The most well known other clinical syndrome in which bone compression causes vascular injury is the thoracic outlet syndrome, in which the subclavian artery, subclavian vein, or brachial plexus is compressed at the thoracic outlet, the area between the clavicle and the first rib. Another clinical syndrome of arterial compression by a bone structure is the bow hunter syndrome, in which the vertebral artery is compressed by one of the cervical vertebrae during neck rotation.
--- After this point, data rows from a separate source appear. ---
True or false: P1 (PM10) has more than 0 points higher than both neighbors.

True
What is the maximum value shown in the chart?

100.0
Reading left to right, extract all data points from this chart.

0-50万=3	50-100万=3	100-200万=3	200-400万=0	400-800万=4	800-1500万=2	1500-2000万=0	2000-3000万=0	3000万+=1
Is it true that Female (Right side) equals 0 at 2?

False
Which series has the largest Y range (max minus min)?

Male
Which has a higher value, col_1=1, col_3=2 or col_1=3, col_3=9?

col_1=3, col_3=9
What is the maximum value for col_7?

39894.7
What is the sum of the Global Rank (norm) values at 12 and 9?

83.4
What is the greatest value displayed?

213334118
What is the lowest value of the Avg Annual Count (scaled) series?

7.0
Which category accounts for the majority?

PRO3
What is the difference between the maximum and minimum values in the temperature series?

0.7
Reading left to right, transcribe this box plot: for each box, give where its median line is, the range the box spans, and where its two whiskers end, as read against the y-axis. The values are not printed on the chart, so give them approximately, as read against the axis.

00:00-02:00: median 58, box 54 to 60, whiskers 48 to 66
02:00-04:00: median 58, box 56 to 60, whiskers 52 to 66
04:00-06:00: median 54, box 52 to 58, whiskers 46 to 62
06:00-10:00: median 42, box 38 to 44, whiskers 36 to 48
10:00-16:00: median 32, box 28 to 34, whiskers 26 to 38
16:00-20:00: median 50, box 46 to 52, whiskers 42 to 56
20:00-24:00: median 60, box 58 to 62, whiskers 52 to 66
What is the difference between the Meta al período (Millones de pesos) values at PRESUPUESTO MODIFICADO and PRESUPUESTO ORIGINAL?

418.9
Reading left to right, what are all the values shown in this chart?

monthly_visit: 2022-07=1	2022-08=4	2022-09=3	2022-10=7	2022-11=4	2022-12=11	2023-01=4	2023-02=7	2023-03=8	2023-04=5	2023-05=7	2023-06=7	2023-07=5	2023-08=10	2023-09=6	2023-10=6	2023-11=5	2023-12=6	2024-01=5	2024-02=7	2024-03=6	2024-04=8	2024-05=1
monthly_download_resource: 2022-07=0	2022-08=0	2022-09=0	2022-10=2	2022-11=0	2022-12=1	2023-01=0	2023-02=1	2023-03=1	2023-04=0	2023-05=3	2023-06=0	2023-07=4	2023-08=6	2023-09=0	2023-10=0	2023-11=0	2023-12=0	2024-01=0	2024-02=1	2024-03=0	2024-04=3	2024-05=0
The question arises as to why local compression of the dorsalis pedis artery in our patient resulted in substantial ischemia in the presence of an intact pedal arch, as illustrated by the reversed flow in the distal dorsalis pedis artery. We hypothesize that the ischemia in the forefoot relates to severe vasoconstriction and subsequent hypoperfusion of the downstream microcirculation in response to injury of the dorsalis pedis artery. This microvascular vasoconstriction might be due to a disturbed crosstalk between the autonomic nervous system and the local release of vasoconstrictors. Although no specific imaging to assess the microcirculation was performed in this case, we speculate that severe dysfunction of the microcirculation was responsible for the insufficient tissue perfusion and not solely the dorsalis pedis artery compression itself.

Conclusions

A talar beak should also be considered in intermittent ischemic complaints of the foot in patients without atherosclerosis.